Aditi Nayar, senior economist at ICRA, said: “The considerably steeper increase in food inflation at the wholesale level than at the retail level in December poses some concern. On a sequential basis, food prices displayed a disparate trend in December, hardening at the wholesale level by 0.6 per cent and softening at the retail level by one per cent. The month-on-month uptick in wholesale food prices in December might be a precursor to a similar trend at the retail level in the ongoing month.”
“With the contraction in industrial output in November largely attributable to a one-off base effect, and the hardening of retail inflation and deceleration in wholesale deflation in December, we continue to expect RBI to pause until the fiscal targets for 2016-17 are revealed in the Union Budget,” said Nayar.
Non-food inflation in primary articles (non-processed items) rose to 7.7 per cent in December from 6.33 per cent in November.
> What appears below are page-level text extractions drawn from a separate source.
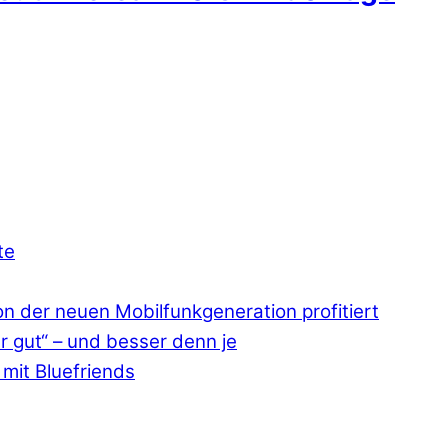
te
 der neuen Mobilfunkgeneration profitiert
r gut“ – und besser denn je
mit Bluefriends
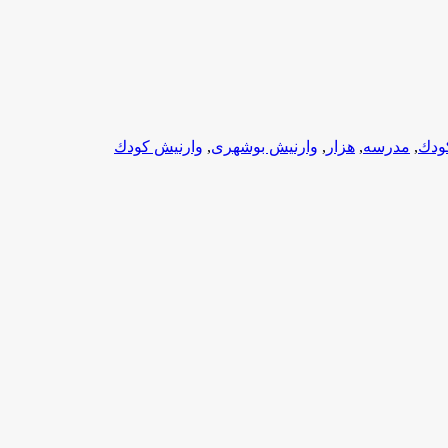
ودك
,
مدرسه
,
هزار
,
وارنیش بوشهری
,
وارنیش كودك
Oilseeds continued to show a rising tendency, with their prices rising 8.03 per cent in December compared to 6.92 per cent the previous month. For manufactured products, which have a combined weightage of 65 per cent in the WPI index, the rate of price fall declined to 1.36 per cent from 1.44 per cent in November. This reflects low global metal prices ,as well as subdued demand in the domestic economy that comes in the way of growth.
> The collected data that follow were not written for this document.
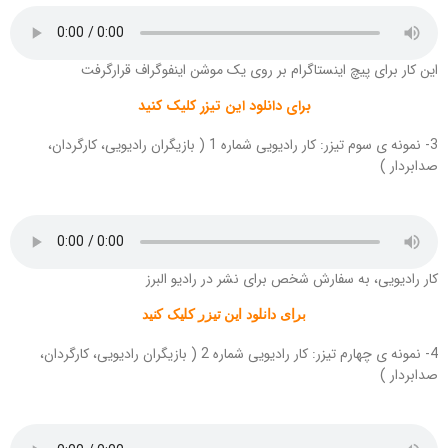
این کار برای پیچ اینستاگرام بر روی یک موشن اینفوگراف قرارگرفت
برای دانلود این تیزر کلیک کنید
3- نمونه ی سوم تیزر: کار رادیویی شماره 1 ( بازیگران رادیویی، کارگردان،
صدابردار )
کار رادیویی، به سفارش شخص برای نشر در رادیو البرز
برای دانلود این تیزر کلیک کنید
4- نمونه ی چهارم تیزر: کار رادیویی شماره 2 ( بازیگران رادیویی، کارگردان،
صدابردار )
The manufactured food products sub-category, however, showed a slight increase of inflation at 1.98 per cent in December from 0.92 per cent in November. This was mainly due to edible oil prices rising 5.8 per cent from the earlier 4.45 per cent.
Sugar prices continued to drop, falling 8.27 per cent in December from 11.16 per cent in November.
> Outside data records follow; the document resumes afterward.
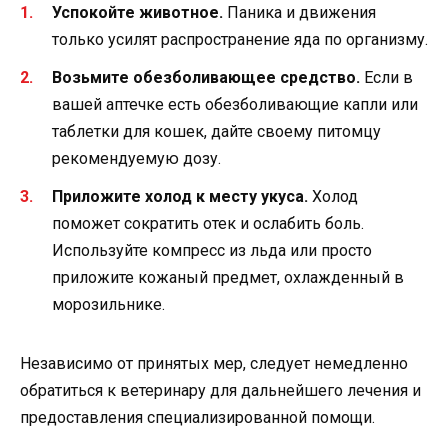
Успокойте животное.
Паника и движения
только усилят распространение яда по организму.
Возьмите обезболивающее средство.
Если в
вашей аптечке есть обезболивающие капли или
таблетки для кошек, дайте своему питомцу
рекомендуемую дозу.
Приложите холод к месту укуса.
Холод
поможет сократить отек и ослабить боль.
Используйте компресс из льда или просто
приложите кожаный предмет, охлажденный в
морозильнике.
Независимо от принятых мер, следует немедленно
обратиться к ветеринару для дальнейшего лечения и
предоставления специализированной помощи.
Another area where prices remained depressed was fuel and power (15 per cent weightage ) down a little more than nine per cent in December, though less than the 11 per cent the previous month. All the sectoral components such as liquefied natural gas, petrol and high-speed diesel showed a reduction in prices, following global cues. Diesel fell 13.8 per cent in December, from 16.8 per cent in November.
“The trend in crude oil prices in the remainder of the month, as well as the extent to which retail prices of petrol and diesel, as well as excise duties on these items, are adjusted would influence whether WPI inflation reverses trend by recording a deeper contraction in January 2016,” Nayar said.